La tomba di Aksia a Gao, città del Mali, è un altro esempio di manufatto di estrema precarietà, per più di un motivo. Innanzitutto è fragile per sua natura, perché edificato con il fango e dunque minacciato dal prosperare degli eucalipti di cui è circondato e dalla fragilità del suolo bersagliato dalle piogge torrenziali di stagione. Inoltre la cronica povertà di risorse ne limita i lavori di restauro e valorizzazione , tanto più in questi ultimi anni, in cui il Mali intero è scosso dal terrorismo jidhaista e dai continui cambi di governo, di cui l’ultimo, compiuto dai militari attraverso un colpo di Stato, risale a poche settimane fa. Sono gli stessi problemi per colpa dei quali anche le città antiche maliane di Djennè e Tombouctou, sono soggetti considerati ad altissimo rischio di distruzione, con l’aggravante di essere località direttamente interessate dal passaggio dei mezzi blindati militari che scuotono le fondamenta di case e moschee, assediate dal degrado provocato da insediamenti provvisori e incontrollati.

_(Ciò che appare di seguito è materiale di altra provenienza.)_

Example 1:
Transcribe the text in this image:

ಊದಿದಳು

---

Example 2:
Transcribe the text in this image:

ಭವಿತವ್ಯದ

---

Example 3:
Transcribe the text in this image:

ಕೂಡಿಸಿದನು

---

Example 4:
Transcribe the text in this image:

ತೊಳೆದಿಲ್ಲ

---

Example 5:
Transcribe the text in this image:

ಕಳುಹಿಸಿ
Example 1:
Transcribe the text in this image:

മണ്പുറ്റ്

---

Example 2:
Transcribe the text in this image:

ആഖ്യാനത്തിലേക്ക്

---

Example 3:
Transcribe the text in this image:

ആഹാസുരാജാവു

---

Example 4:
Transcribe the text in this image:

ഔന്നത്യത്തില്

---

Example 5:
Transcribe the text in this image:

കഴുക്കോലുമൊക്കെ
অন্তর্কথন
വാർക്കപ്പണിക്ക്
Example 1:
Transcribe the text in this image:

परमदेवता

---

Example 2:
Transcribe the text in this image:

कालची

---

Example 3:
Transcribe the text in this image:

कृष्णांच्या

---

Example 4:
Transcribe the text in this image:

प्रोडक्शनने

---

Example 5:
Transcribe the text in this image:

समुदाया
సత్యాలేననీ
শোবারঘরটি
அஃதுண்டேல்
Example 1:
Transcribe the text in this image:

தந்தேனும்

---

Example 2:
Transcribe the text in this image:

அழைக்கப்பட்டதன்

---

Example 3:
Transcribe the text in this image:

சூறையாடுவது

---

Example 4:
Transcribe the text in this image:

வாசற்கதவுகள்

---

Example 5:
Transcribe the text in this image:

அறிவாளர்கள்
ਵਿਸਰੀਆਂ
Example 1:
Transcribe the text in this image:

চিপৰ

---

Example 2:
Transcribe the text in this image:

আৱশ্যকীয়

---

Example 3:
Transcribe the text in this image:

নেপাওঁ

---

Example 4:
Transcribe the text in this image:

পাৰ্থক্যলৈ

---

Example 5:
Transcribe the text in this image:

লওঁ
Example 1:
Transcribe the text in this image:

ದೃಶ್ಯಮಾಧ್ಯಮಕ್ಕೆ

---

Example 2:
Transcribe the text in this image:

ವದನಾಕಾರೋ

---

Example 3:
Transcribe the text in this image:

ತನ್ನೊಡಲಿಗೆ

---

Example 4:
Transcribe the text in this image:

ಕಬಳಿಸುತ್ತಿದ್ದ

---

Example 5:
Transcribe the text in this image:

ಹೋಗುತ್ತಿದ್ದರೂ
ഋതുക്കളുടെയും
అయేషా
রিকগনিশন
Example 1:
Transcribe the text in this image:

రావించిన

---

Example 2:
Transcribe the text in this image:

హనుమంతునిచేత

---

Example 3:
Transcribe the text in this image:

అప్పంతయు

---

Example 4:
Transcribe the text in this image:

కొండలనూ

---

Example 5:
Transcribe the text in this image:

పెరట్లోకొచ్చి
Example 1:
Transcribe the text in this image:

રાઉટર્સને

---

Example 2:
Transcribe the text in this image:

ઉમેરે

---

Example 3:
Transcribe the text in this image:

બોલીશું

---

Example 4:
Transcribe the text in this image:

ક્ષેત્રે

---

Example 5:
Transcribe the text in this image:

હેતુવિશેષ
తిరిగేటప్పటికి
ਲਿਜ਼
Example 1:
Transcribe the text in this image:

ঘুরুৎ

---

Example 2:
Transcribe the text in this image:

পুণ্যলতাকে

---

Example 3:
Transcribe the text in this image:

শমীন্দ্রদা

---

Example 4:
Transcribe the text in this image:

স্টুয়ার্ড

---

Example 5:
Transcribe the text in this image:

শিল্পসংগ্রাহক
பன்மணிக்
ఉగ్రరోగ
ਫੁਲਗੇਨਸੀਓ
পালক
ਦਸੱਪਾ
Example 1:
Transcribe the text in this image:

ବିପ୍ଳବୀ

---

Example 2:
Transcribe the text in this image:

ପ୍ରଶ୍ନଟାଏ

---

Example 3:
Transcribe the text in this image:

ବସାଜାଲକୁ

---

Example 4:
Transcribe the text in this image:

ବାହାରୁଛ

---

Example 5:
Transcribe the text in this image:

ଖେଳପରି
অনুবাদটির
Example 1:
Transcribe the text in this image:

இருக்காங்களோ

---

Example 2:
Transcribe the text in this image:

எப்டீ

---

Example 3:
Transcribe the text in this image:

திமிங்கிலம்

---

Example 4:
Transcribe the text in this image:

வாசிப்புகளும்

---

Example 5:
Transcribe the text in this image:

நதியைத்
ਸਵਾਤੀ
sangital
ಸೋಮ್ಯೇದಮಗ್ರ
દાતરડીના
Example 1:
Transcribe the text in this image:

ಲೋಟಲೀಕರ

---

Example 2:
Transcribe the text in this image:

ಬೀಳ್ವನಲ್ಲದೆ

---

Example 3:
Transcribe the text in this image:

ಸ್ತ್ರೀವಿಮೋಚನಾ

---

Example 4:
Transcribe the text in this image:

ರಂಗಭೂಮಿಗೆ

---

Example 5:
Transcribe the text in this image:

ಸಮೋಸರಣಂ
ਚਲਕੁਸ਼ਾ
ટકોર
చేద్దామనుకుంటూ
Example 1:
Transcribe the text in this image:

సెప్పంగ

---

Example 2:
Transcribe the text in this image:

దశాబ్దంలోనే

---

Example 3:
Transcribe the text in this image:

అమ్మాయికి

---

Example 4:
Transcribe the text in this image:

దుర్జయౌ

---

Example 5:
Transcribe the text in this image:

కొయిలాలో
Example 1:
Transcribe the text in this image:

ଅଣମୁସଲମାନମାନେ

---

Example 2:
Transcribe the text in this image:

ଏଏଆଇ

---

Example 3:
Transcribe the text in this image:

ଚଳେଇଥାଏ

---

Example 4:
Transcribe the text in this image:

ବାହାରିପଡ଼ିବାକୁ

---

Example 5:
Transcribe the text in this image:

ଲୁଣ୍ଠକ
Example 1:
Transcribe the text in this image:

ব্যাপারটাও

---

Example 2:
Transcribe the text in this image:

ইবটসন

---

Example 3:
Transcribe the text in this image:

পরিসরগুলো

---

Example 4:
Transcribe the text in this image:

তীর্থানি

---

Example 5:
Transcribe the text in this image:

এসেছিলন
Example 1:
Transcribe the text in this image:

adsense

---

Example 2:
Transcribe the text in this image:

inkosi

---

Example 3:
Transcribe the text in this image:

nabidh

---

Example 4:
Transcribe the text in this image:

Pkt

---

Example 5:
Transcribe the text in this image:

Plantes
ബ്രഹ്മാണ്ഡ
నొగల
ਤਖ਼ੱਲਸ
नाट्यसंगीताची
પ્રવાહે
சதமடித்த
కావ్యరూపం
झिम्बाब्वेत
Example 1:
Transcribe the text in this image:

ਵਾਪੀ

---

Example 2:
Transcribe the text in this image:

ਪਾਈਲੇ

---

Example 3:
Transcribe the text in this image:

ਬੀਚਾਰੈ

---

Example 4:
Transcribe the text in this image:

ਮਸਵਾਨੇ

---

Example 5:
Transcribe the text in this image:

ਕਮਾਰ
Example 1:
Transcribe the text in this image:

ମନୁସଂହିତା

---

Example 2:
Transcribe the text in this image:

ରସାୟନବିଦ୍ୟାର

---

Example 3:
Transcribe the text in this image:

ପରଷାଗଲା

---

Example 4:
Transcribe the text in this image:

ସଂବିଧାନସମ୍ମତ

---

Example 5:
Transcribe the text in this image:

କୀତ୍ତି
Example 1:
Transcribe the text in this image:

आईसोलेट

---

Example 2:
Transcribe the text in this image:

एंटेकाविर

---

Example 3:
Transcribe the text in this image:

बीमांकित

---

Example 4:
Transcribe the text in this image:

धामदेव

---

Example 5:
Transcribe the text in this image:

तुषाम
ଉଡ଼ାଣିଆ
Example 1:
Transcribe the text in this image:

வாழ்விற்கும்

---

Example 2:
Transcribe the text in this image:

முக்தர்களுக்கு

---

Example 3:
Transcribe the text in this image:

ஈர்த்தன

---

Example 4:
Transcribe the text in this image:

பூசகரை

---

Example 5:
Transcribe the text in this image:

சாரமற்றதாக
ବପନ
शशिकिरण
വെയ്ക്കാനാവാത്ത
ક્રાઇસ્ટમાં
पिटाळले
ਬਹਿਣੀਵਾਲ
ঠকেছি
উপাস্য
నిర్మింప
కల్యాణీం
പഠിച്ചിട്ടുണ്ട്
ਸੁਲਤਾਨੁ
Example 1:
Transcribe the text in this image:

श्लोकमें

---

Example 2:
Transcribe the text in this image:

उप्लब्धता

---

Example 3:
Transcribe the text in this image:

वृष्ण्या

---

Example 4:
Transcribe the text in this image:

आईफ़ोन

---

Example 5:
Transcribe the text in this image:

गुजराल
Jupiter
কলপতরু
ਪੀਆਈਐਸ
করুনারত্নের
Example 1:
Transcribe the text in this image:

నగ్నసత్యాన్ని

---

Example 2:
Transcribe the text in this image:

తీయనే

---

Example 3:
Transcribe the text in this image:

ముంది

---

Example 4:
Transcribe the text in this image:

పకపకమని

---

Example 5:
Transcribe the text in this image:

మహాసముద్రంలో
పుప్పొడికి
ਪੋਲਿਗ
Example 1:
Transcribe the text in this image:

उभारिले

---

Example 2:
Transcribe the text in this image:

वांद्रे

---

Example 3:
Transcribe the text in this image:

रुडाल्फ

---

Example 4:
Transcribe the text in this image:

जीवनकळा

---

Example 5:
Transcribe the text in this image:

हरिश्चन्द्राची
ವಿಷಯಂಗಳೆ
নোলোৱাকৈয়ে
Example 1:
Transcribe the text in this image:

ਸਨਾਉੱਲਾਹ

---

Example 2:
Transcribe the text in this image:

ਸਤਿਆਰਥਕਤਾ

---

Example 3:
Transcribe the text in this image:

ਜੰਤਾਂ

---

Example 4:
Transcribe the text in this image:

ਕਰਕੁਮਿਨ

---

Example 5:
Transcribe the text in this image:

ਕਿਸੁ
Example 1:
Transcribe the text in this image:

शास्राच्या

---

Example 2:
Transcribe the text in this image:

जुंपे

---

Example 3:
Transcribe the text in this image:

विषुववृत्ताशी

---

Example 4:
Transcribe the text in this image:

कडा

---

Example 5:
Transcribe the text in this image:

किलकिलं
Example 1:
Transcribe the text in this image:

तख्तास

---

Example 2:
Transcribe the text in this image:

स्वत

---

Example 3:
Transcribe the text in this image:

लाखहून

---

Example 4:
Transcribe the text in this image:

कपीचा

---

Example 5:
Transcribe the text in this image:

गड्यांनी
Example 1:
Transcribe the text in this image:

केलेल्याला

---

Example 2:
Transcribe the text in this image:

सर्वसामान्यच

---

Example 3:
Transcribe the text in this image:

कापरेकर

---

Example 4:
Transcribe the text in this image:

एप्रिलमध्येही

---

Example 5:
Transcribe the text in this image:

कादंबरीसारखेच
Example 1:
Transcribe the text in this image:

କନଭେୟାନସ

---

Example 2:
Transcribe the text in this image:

La tomba ha forma piramidale e fu costruita con alla fine del Quattrocento, come parte principale di un complesso edilizio religioso islamico, di cui fanno parte anche due moschee, un piccolo anfiteatro e un cimitero. È sempre stata oggetto di pellegrinaggi perché si ritiene che qui vi sia sepolto Askia Mohamed I, ovvero il primo imperatore del regno di Songhay, che si sviluppò lungo il corso interno del fiume Niger per poi spostarsi verso Gao importando la religione islamica in zona. Il fango e la legna con cui è costruita la tomba sarebbero stati portati sul luogo dall’imperatore stesso al ritorno da un pellegrinaggio alla Mecca compiuto attorno al 1495, con il preciso scopo di farne i materiali per il suo mausoleo concepito come un’abitazione con molte camere e corridoi. L’Unesco non lo cancella dall’elenco dei siti a rischio perché non ritiene abbastanza robuste a tutelarlo le spalle delle missioni culturali che vi si sono avvicendate attorno, nonostante queste abbiamo dimostrato di aver saputo rimettere in sesto in nuovi locali l’interessante museo locale che documenta la storia e la vita dell’intero Sahel.

Il rischio di abbandono e degrado è anche quello che preoccupa gli esperti internazionali che monitorano il sito archeologico di Abu Mena nelle vicinanze di Alessandria d’Egitto, all’estremità Ovest dell’immensa foce del Nilo. Antichi cimiteri, con basiliche, edifici pubblici, strade e monasteri dell’antica città paleocristiana giacciono nell’incuria. Il pericolo maggiore viene dalla mancata gestione delle falde freatiche in seguito allo sfruttamento agricolo recente di questo territorio e dallo scorrimento incontrollato delle acque che hanno già provocato frane e minacciano di inghiottire ciò che resta anche della tomba del martire alessandrino Menas, da cui il nome del sito. Questi morì nel 296, e proprio alla sua santità si volle rendere omaggio costruendo questa città. La leggenda racconta che il dromedario che ne trasportava il corpo martirizzato improvvisamente si rifiutò di proseguire. I suoi accompagnatori si convinsero che questo era un segno divino indicante che la sepoltura dovesse aver luogo proprio lì. La basilica costruita sulla tomba verso il 350 determinò la nascita di pellegrinaggi imponenti sino a quando gli arabi la distrussero verso la metà del 600. Gli scavi archeologici iniziarono ai primi del ‘900. Vent’anni fa fu ritrovato il cimitero sotto l’area riservata all’accoglienza dei pellegrini.